Review: Cast No Shadow | Arts & Culture | Halifax, Nova Scotia | THE COAST

Review: Cast No Shadow

Equal parts scary and sad

Between the isolation, landscape and accents there’s something distinctive about films made in Newfoundland, a combination that folds too easily and accordingly into the “regional” box Telefilm wants to shove movies from these parts into, while giving off that UK vibe movies from Nova Scotia and New Brunswick don’t. The most successful Newfoundland films lean folksy—see last year’s The Grand Seduction, Young Triffie in 2006 or 2001’s Rare Birds—while the quieter things like Grown-Up Movie Star or Crackie slip by less seen.

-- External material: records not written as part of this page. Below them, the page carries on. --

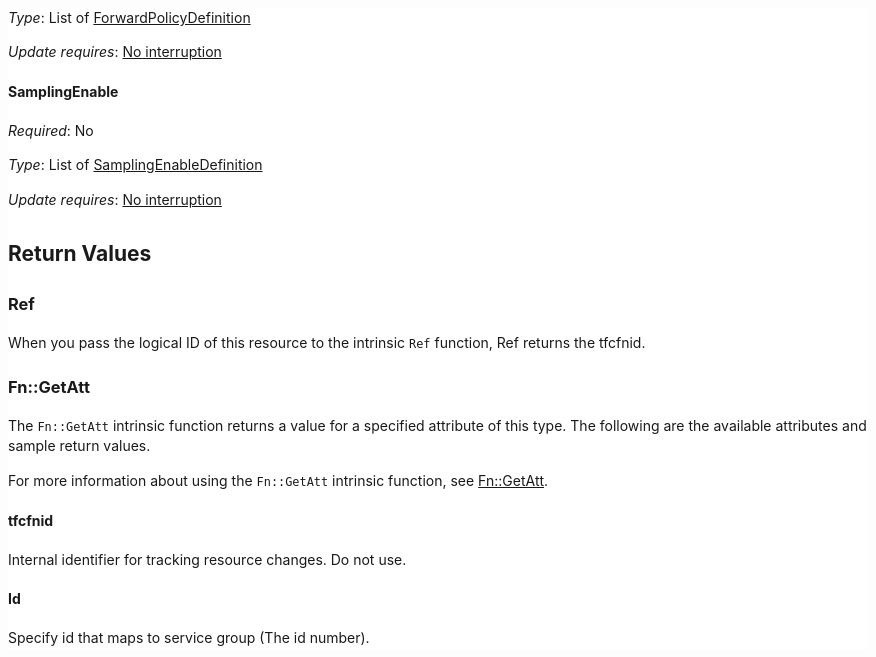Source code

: _Type_: List of <a href="forwardpolicydefinition.md">ForwardPolicyDefinition</a>

_Update requires_: [No interruption](https://docs.aws.amazon.com/AWSCloudFormation/latest/UserGuide/using-cfn-updating-stacks-update-behaviors.html#update-no-interrupt)

#### SamplingEnable

_Required_: No

_Type_: List of <a href="samplingenabledefinition.md">SamplingEnableDefinition</a>

_Update requires_: [No interruption](https://docs.aws.amazon.com/AWSCloudFormation/latest/UserGuide/using-cfn-updating-stacks-update-behaviors.html#update-no-interrupt)

## Return Values

### Ref

When you pass the logical ID of this resource to the intrinsic `Ref` function, Ref returns the tfcfnid.

### Fn::GetAtt

The `Fn::GetAtt` intrinsic function returns a value for a specified attribute of this type. The following are the available attributes and sample return values.

For more information about using the `Fn::GetAtt` intrinsic function, see [Fn::GetAtt](https://docs.aws.amazon.com/AWSCloudFormation/latest/UserGuide/intrinsic-function-reference-getatt.html).

#### tfcfnid

Internal identifier for tracking resource changes. Do not use.

#### Id

Specify id that maps to service group (The id number).

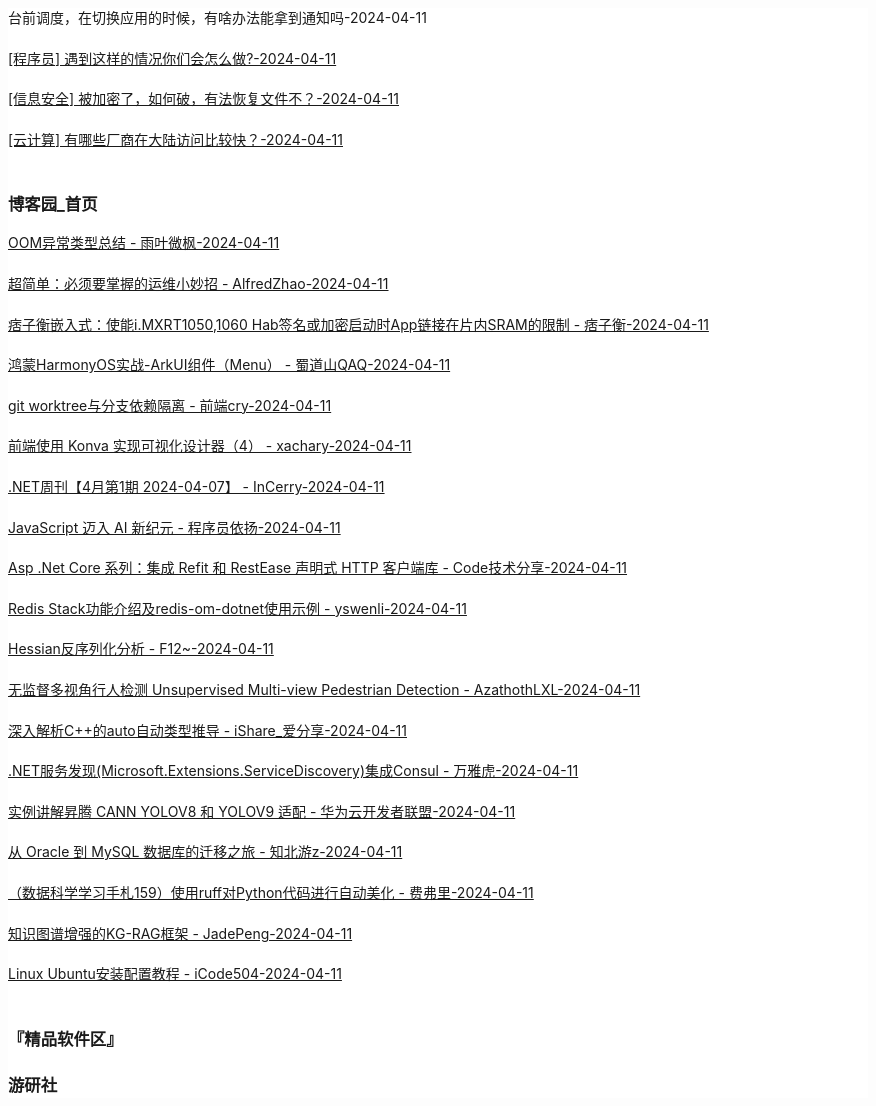 台前调度，在切换应用的时候，有啥办法能拿到通知吗-2024-04-11</a><br/><br/><a target=_blank rel=nofollow href="https://www.v2ex.com/t/1031750#reply1" >[程序员] 遇到这样的情况你们会怎么做?-2024-04-11</a><br/><br/><a target=_blank rel=nofollow href="https://www.v2ex.com/t/1031749#reply3" >[信息安全] 被加密了，如何破，有法恢复文件不？-2024-04-11</a><br/><br/><a target=_blank rel=nofollow href="https://www.v2ex.com/t/1031748#reply27" >[云计算] 有哪些厂商在大陆访问比较快？-2024-04-11</a><br/><br/>









###  博客园_首页

<a target=_blank rel=nofollow href="https://www.cnblogs.com/yywf/p/18130286" >OOM异常类型总结 - 雨叶微枫-2024-04-11</a><br/><br/><a target=_blank rel=nofollow href="https://www.cnblogs.com/jyzhao/p/18130241/chao-jian-dan-bi-xu-yao-zhang-wo-de-yun-wei-xiao-m" >超简单：必须要掌握的运维小妙招 - AlfredZhao-2024-04-11</a><br/><br/><a target=_blank rel=nofollow href="https://www.cnblogs.com/henjay724/p/18111727" >痞子衡嵌入式：使能i.MXRT1050,1060 Hab签名或加密启动时App链接在片内SRAM的限制 - 痞子衡-2024-04-11</a><br/><br/><a target=_blank rel=nofollow href="https://www.cnblogs.com/shudaoshan/p/18130192" >鸿蒙HarmonyOS实战-ArkUI组件（Menu） - 蜀道山QAQ-2024-04-11</a><br/><br/><a target=_blank rel=nofollow href="https://www.cnblogs.com/cry0-0/p/18130189" >git worktree与分支依赖隔离 - 前端cry-2024-04-11</a><br/><br/><a target=_blank rel=nofollow href="https://www.cnblogs.com/xachary/p/18130149" >前端使用 Konva 实现可视化设计器（4） - xachary-2024-04-11</a><br/><br/><a target=_blank rel=nofollow href="https://www.cnblogs.com/InCerry/p/18130074/dotnet_week_24_4_1" >.NET周刊【4月第1期 2024-04-07】 - InCerry-2024-04-11</a><br/><br/><a target=_blank rel=nofollow href="https://www.cnblogs.com/yygmind/p/18130020" >JavaScript 迈入 AI 新纪元 - 程序员依扬-2024-04-11</a><br/><br/><a target=_blank rel=nofollow href="https://www.cnblogs.com/vic-tory/p/18130002" >Asp .Net Core 系列：集成 Refit 和 RestEase 声明式 HTTP 客户端库 - Code技术分享-2024-04-11</a><br/><br/><a target=_blank rel=nofollow href="https://www.cnblogs.com/yswenli/p/18129891" >Redis Stack功能介绍及redis-om-dotnet使用示例 - yswenli-2024-04-11</a><br/><br/><a target=_blank rel=nofollow href="https://www.cnblogs.com/F12-blog/p/18129839" >Hessian反序列化分析 - F12~-2024-04-11</a><br/><br/><a target=_blank rel=nofollow href="https://www.cnblogs.com/AzathothLXL/p/18129467" >无监督多视角行人检测 Unsupervised Multi-view Pedestrian Detection - AzathothLXL-2024-04-11</a><br/><br/><a target=_blank rel=nofollow href="https://www.cnblogs.com/isharetech/p/18129417" >深入解析C++的auto自动类型推导 - iShare_爱分享-2024-04-11</a><br/><br/><a target=_blank rel=nofollow href="https://www.cnblogs.com/vipwan/p/18129361" >.NET服务发现(Microsoft.Extensions.ServiceDiscovery)集成Consul - 万雅虎-2024-04-11</a><br/><br/><a target=_blank rel=nofollow href="https://www.cnblogs.com/huaweiyun/p/18129286" >实例讲解昇腾 CANN YOLOV8 和 YOLOV9 适配 - 华为云开发者联盟-2024-04-11</a><br/><br/><a target=_blank rel=nofollow href="https://www.cnblogs.com/fhey/p/18129258" >从 Oracle 到 MySQL 数据库的迁移之旅 - 知北游z-2024-04-11</a><br/><br/><a target=_blank rel=nofollow href="https://www.cnblogs.com/feffery/p/18128958" >（数据科学学习手札159）使用ruff对Python代码进行自动美化 - 费弗里-2024-04-11</a><br/><br/><a target=_blank rel=nofollow href="https://www.cnblogs.com/xiaoqi/p/18128938/kg-rag-framework" >知识图谱增强的KG-RAG框架 - JadePeng-2024-04-11</a><br/><br/><a target=_blank rel=nofollow href="https://www.cnblogs.com/iCode504/p/18126422" >Linux Ubuntu安装配置教程 - iCode504-2024-04-11</a><br/><br/>





###  『精品软件区』







###  游研社
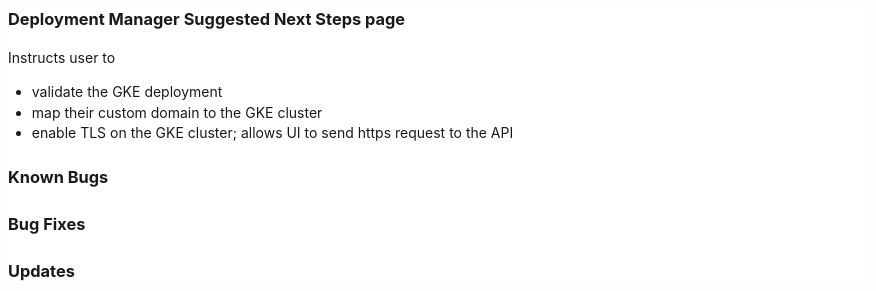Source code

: ### Deployment Manager Suggested Next Steps page
Instructs user to
* validate the GKE deployment
* map their custom domain to the GKE cluster
* enable TLS on the GKE cluster; allows UI to send https request to the API

### Known Bugs

### Bug Fixes

### Updates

So it's with great interest that Christian Sparkes’ debut Cast No Shadow arrives, a creepy fantasy taking place inside a boy’s head (and maybe outside of it). Sparkes took a gamble hanging this dark story on the shoulders of a 13-year-old, but he lucked out with Percy Hynes White, the son of actor-writers Sherry White and Joel Thomas Hynes, who wrote the screenplay and appears as Jude’s abusive father. Mary-colin Chisholm is along as a spooky neighbour with secrets, but Hynes White ably handles the heavy lifting as a troubled youth coming unhinged, convinced there's a troll in a nearby cave who is at the root of all of this. It’s not one minute of fun, but it’s equal parts scary and sad, and adds another dimension to the art of the already impressive province from which it comes.